*** Provided records Section Begins ***
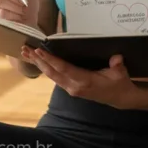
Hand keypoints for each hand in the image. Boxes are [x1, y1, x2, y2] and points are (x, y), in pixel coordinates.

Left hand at [21, 47, 142, 109]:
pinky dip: (45, 68)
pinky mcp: (70, 88)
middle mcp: (74, 87)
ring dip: (38, 64)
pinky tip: (37, 60)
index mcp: (84, 82)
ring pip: (51, 75)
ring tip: (26, 53)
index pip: (64, 69)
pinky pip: (54, 77)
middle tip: (26, 49)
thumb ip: (117, 66)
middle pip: (52, 73)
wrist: (119, 98)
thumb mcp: (120, 74)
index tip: (39, 51)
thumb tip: (116, 58)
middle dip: (38, 61)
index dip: (51, 60)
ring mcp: (70, 89)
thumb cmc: (119, 83)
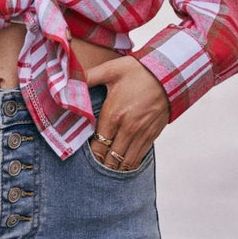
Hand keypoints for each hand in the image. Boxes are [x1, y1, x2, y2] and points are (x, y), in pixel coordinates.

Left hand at [83, 55, 169, 170]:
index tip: (82, 157)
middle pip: (111, 159)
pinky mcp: (153, 135)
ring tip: (105, 168)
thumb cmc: (137, 71)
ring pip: (125, 162)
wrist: (169, 73)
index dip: (90, 155)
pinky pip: (139, 158)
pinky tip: (121, 165)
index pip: (98, 146)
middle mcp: (128, 129)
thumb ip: (88, 77)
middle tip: (91, 167)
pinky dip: (129, 164)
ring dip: (115, 167)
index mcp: (114, 115)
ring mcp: (141, 134)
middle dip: (101, 164)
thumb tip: (68, 80)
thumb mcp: (110, 70)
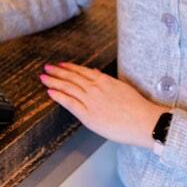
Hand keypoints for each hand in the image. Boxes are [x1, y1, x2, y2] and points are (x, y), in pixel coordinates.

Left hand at [40, 62, 165, 149]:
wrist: (143, 121)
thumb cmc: (136, 108)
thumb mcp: (122, 88)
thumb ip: (107, 81)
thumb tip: (97, 74)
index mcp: (104, 81)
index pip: (82, 71)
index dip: (69, 68)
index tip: (60, 65)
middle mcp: (95, 88)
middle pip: (72, 78)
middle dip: (57, 72)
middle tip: (46, 68)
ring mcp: (90, 101)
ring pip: (68, 88)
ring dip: (54, 81)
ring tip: (44, 78)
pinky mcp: (88, 115)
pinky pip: (69, 103)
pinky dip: (59, 96)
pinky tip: (50, 92)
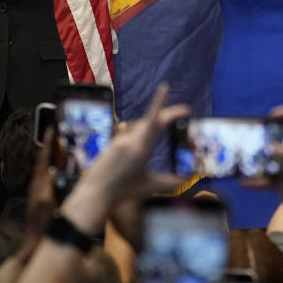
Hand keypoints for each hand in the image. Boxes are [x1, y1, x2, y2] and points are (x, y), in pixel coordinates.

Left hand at [62, 84, 187, 233]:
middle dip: (166, 115)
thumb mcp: (150, 187)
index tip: (165, 88)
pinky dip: (141, 137)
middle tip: (181, 113)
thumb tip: (187, 179)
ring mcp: (119, 141)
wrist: (95, 194)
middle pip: (150, 121)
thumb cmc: (122, 192)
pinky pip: (130, 136)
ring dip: (154, 127)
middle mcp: (129, 140)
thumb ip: (170, 182)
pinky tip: (143, 147)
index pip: (153, 120)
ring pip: (140, 128)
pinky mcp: (112, 144)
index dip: (160, 102)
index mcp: (140, 148)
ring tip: (170, 125)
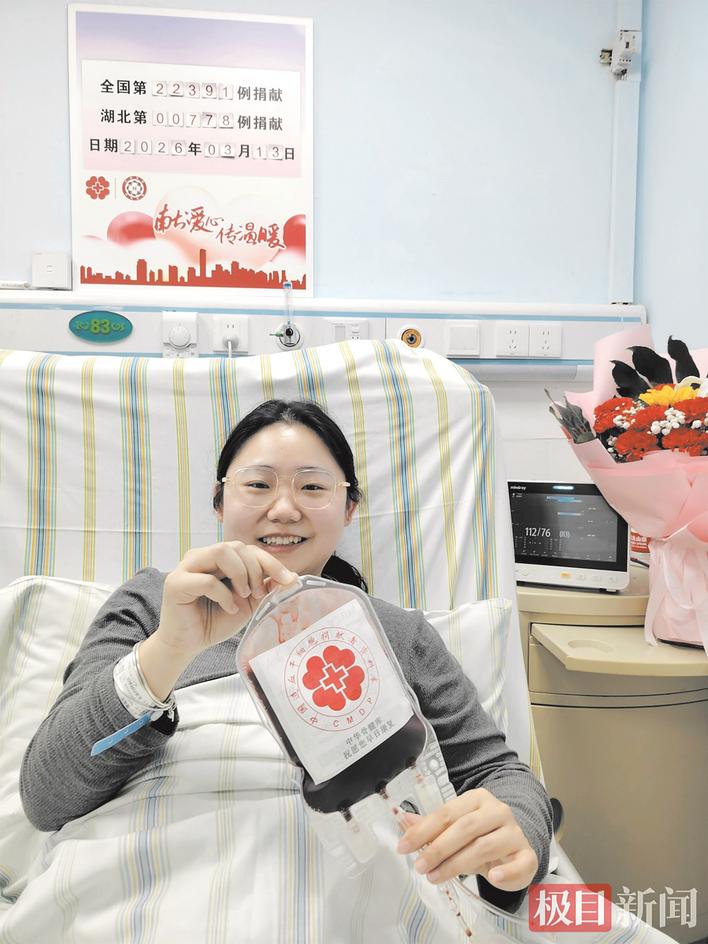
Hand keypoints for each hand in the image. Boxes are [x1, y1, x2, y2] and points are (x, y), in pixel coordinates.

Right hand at [157, 541, 296, 657]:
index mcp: (219, 559)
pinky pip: (206, 580)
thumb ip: (265, 588)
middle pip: (236, 546)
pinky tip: (229, 609)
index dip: (271, 562)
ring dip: (240, 574)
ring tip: (244, 596)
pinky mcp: (176, 583)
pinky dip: (224, 595)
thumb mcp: (248, 604)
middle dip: (255, 569)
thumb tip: (291, 577)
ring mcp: (187, 567)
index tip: (288, 580)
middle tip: (258, 594)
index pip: (248, 549)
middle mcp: (202, 556)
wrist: (188, 644)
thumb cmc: (215, 621)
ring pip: (220, 552)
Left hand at [396, 787, 537, 892]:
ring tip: (435, 877)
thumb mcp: (455, 828)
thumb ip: (431, 825)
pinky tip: (492, 878)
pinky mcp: (528, 855)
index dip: (423, 830)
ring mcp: (515, 832)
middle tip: (419, 866)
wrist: (516, 844)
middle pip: (464, 828)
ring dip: (457, 865)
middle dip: (438, 848)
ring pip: (484, 847)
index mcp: (477, 799)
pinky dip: (506, 872)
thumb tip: (402, 819)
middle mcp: (497, 811)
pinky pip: (520, 863)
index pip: (446, 813)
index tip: (403, 847)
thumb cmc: (481, 836)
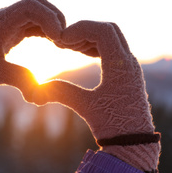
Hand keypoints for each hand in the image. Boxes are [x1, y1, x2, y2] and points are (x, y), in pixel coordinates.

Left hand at [0, 0, 64, 125]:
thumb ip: (19, 78)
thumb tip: (40, 91)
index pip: (30, 6)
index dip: (49, 18)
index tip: (59, 38)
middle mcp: (4, 18)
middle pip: (36, 3)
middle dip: (54, 17)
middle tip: (64, 38)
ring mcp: (8, 23)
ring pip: (36, 12)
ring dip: (52, 23)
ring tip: (61, 42)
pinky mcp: (11, 31)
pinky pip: (33, 23)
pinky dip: (46, 29)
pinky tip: (53, 42)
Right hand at [28, 21, 160, 172]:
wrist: (135, 143)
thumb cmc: (113, 126)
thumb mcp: (86, 106)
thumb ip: (62, 92)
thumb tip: (37, 87)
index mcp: (121, 65)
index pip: (103, 31)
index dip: (80, 29)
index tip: (62, 40)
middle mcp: (129, 61)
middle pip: (109, 29)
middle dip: (85, 30)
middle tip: (65, 41)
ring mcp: (130, 67)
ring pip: (112, 39)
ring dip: (90, 39)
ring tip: (69, 47)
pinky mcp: (128, 74)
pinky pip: (113, 50)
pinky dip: (97, 47)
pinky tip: (82, 54)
*** Provided records Section Ends ***
§ **Work instructions**
Leaving out all pictures, set down exactly the lines of the material above, from the line with "thumb tip: (291, 577)" to the line with "index pip: (30, 6)" inclusive, and no others.

§ **Answer to the exercise**
thumb tip: (291, 577)
ring mcp: (187, 567)
index tip: (288, 580)
middle tip: (258, 594)
index pip: (248, 549)
middle mcp: (202, 556)
wrist: (188, 644)
thumb cmc: (215, 621)
ring pip: (220, 552)
Left hand at [396, 787, 537, 892]:
ring tip: (435, 877)
thumb mcp: (455, 828)
thumb ip: (431, 825)
pinky tip: (492, 878)
pinky mcp: (528, 855)
index dip: (423, 830)
ring mcp: (515, 832)
middle tip: (419, 866)
wrist: (516, 844)
middle pip: (464, 828)
ring dip: (457, 865)
middle dip: (438, 848)
ring pip: (484, 847)
index mcp: (477, 799)
pinky dip: (506, 872)
thumb tip: (402, 819)
middle mcp: (497, 811)
pinky pip: (520, 863)
index pip: (446, 813)
index tip: (403, 847)
thumb cmc: (481, 836)
Hand keypoints for each hand in the image. Boxes are [x1, y1, x2, y2] and points are (x, y), in pixel coordinates.

Left hand at [0, 0, 64, 125]:
thumb ip: (19, 78)
thumb tip: (40, 91)
index pip: (30, 6)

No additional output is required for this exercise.